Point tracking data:
┄┄┄┄┄┄┄┄┄┄

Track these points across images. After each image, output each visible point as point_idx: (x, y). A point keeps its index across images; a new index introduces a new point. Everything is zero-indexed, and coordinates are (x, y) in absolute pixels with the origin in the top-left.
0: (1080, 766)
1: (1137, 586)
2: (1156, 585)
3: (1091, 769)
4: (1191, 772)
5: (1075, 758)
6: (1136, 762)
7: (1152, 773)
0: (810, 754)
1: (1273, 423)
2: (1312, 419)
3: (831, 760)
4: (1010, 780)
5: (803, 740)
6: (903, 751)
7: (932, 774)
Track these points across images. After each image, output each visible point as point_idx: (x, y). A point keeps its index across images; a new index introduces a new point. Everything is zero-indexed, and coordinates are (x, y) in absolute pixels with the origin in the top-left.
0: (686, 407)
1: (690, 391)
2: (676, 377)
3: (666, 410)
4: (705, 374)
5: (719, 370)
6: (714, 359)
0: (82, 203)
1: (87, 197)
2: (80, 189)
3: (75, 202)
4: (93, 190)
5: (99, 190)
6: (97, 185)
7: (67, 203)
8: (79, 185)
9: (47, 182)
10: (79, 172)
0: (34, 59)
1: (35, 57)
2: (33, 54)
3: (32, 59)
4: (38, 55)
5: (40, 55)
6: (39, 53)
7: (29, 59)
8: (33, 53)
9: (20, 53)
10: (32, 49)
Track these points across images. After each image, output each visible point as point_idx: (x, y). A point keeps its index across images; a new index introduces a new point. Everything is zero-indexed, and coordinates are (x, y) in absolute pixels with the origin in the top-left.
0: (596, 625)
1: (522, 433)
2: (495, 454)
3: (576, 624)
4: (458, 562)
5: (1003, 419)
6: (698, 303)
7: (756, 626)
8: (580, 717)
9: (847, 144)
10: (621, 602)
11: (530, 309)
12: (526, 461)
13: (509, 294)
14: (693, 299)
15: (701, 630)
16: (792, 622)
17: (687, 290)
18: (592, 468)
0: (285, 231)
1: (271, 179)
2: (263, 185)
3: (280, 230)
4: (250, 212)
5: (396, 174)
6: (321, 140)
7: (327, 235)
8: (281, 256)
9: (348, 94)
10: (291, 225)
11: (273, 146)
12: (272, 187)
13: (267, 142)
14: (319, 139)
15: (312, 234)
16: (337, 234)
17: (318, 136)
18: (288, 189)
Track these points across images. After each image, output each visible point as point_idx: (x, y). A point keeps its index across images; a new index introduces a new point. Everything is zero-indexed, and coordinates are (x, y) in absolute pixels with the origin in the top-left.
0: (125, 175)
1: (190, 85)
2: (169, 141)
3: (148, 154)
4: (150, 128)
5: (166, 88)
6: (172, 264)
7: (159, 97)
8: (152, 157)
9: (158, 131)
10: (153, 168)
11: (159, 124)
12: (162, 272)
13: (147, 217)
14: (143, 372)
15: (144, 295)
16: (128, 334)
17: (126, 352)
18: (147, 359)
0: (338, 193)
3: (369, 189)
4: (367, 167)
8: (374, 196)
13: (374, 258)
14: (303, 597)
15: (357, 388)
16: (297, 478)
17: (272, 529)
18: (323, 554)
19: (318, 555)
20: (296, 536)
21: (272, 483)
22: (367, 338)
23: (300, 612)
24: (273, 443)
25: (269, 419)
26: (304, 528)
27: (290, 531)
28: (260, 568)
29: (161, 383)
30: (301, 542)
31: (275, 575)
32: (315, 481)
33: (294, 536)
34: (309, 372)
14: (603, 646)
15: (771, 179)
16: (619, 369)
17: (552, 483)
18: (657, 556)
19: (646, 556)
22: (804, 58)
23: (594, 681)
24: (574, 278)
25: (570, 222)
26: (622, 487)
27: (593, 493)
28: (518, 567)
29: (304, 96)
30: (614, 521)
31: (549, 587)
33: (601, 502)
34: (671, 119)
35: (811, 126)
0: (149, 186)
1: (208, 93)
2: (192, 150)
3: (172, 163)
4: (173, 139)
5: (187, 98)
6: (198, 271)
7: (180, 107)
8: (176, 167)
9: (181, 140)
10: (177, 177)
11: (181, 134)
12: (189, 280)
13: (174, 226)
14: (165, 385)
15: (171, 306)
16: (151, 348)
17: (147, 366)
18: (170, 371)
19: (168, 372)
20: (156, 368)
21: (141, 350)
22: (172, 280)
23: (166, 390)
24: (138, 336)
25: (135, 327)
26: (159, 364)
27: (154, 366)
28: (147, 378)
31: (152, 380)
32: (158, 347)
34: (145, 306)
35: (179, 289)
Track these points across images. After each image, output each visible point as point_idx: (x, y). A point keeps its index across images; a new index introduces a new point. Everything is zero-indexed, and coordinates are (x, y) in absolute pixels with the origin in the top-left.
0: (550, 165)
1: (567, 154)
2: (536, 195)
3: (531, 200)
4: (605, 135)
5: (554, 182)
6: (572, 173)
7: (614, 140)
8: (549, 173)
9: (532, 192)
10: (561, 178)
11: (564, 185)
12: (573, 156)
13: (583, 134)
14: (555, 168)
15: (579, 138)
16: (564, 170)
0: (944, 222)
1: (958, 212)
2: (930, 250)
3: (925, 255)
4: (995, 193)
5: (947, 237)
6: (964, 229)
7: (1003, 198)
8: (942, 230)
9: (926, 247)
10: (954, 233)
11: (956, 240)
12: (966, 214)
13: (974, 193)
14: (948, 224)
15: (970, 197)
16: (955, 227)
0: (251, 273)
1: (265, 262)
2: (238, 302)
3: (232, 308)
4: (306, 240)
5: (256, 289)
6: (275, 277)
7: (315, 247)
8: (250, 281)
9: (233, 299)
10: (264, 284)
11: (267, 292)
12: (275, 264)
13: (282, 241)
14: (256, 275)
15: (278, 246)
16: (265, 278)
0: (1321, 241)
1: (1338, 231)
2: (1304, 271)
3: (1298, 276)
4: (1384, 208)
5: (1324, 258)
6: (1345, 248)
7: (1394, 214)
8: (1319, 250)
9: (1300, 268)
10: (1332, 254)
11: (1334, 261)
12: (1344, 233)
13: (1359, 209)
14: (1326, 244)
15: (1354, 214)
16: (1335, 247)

┄┄┄┄┄┄┄┄┄┄

## What needs to be done
Print, exactly as written, the first line of the records above and each line after it until the line with "8: (79, 185)", which is printed too.

## Task answer
Track these points across images. After each image, output each visible point as point_idx: (x, y). A point keeps its index across images; a new index introduces a new point. Everything is zero-indexed, and coordinates are (x, y) in absolute pixels with the origin in the top-left.
0: (1080, 766)
1: (1137, 586)
2: (1156, 585)
3: (1091, 769)
4: (1191, 772)
5: (1075, 758)
6: (1136, 762)
7: (1152, 773)
0: (810, 754)
1: (1273, 423)
2: (1312, 419)
3: (831, 760)
4: (1010, 780)
5: (803, 740)
6: (903, 751)
7: (932, 774)
Track these points across images. After each image, output each visible point as point_idx: (x, y). A point keeps its index across images; a new index introduces a new point. Everything is zero-indexed, and coordinates are (x, y) in absolute pixels with the origin in the top-left.
0: (686, 407)
1: (690, 391)
2: (676, 377)
3: (666, 410)
4: (705, 374)
5: (719, 370)
6: (714, 359)
0: (82, 203)
1: (87, 197)
2: (80, 189)
3: (75, 202)
4: (93, 190)
5: (99, 190)
6: (97, 185)
7: (67, 203)
8: (79, 185)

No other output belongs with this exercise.